TASKS TO COMPLETE:
• a. Summarize the sharded weighted random query text in two sentences.
• b. Translate this sentence from the sharded weighted random query text into Spanish: "The central host queries all storage hosts in parallel, and each storage host returns a tuple of the total weight of objects it stores, and one object randomly selected according to those weights."
• c. Pick up the sharded weighted random query text where it stops and keep writing it.

EXCERPT:
# # # # # # #

Sharded weighted random query

If your reference to sharding has to do with distributing the item store over multiple network hosts and attempting to do some sort of network parallel random select, then you can use the modified reservoir sample algorithm which I outline at the end of this answer.

That algorithm was originally developed for use in a redundant network where the various storage hosts are not necessarily reachable directly from the central host and the connectivity is a graph, not a tree. In that case, you need to be able to deal with hosts which do not respond (which will bias an individual query, but if the network faults are infrequent and random will hopefully not bias a long series of queries). It's also necessary to deal with the possibility that a host is queried twice; in the outlined algorithm, I simply ignore the second and subsequent queries on the assumption that if a query reaches a host, then the response is likely to be returned to the querying host. That could be completely wrong, but it makes the problem much easier and again it's probably unbiased over a sufficiently large number of queries.

Without the complications, if the central host can reliably connect to every storage host, the algorithm is straight-forward. The central host queries all storage hosts in parallel, and each storage host returns a tuple of the total weight of objects it stores, and one object randomly selected according to those weights. (It uses some standard weighted random selection algorithm to do that. Which algorithm is used will depend on how often the objects and weights change.)

The central host maintains two variables: total, the sum of weights from servers which have responded (initially 0), and candidate, a random object which might be returned (initially some sentinel indicating "no object").

It handles the responses one at a time, in any order (such as the order it receives them). For each response <weight, object>, it does the following:

  • totaltotal &plus; weight
  • r ← a random integer in the range [0, total)

# # # # # # #

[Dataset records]

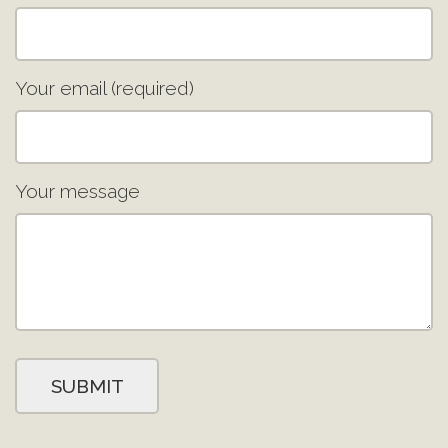
Your email (required)
Your message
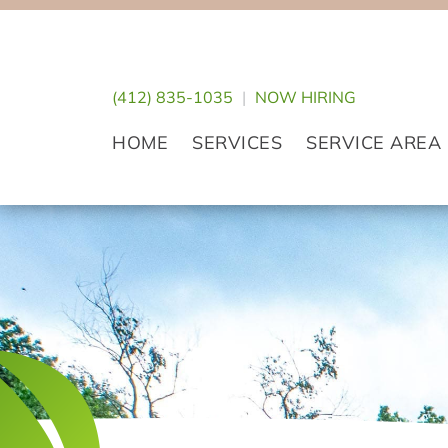
Skip
Skip
Skip
to
to
to
primary
main
footer
(412) 835-1035
|
NOW HIRING
navigation
content
HOME
SERVICES
SERVICE AREA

# # # # # # #

RESULTS BY TASK:
• a. A modified reservoir sampling algorithm can pick a weighted random item from a store spread over several network hosts; it was first built for a redundant network where hosts may fail to respond or be queried twice. When the central host can reliably reach every storage host, it queries them all in parallel, each returns its total stored weight plus one object chosen by weight, and the central host keeps a running total and a candidate object as it handles the responses one at a time.

• b. El host central consulta todos los hosts de almacenamiento en paralelo, y cada host de almacenamiento devuelve una tupla con el peso total de los objetos que almacena y un objeto seleccionado aleatoriamente según esos pesos.

• c.
  • if r < weight: candidateobject

When it decides that all remote servers have responded, it returns candidate.

Weighted random shuffle

(At least, I think you're asking for a weighted random shuffle).

I was going to suggest using the standard Fisher-Yates algorithm modified with weights, which I think will yield the sampling behaviour you expect. To do that, you start with the objects in any arbitrary order, and then for each value of i from 1 to n:

  • select j, the index of a (weighted) random element from the objects starting at i, and swap objects i and j.

To do that, you need to maintain the CDF of the successively smaller suffixes, which you can do in O(log N) by keeping the objects in a binary tree. (Or you can do it much more simply in O(N), if N is smallish.)

However, I did a quick search on SO before hitting the Post button, and concluded that this brilliant answer is actually better, because it achieves O(N log N) without any complicated data structure: For each object, you generate a random number from an exponential distribution whose rate is the corresponding weight. Then you sort the objects according to those random numbers, and the result is the random shuffle.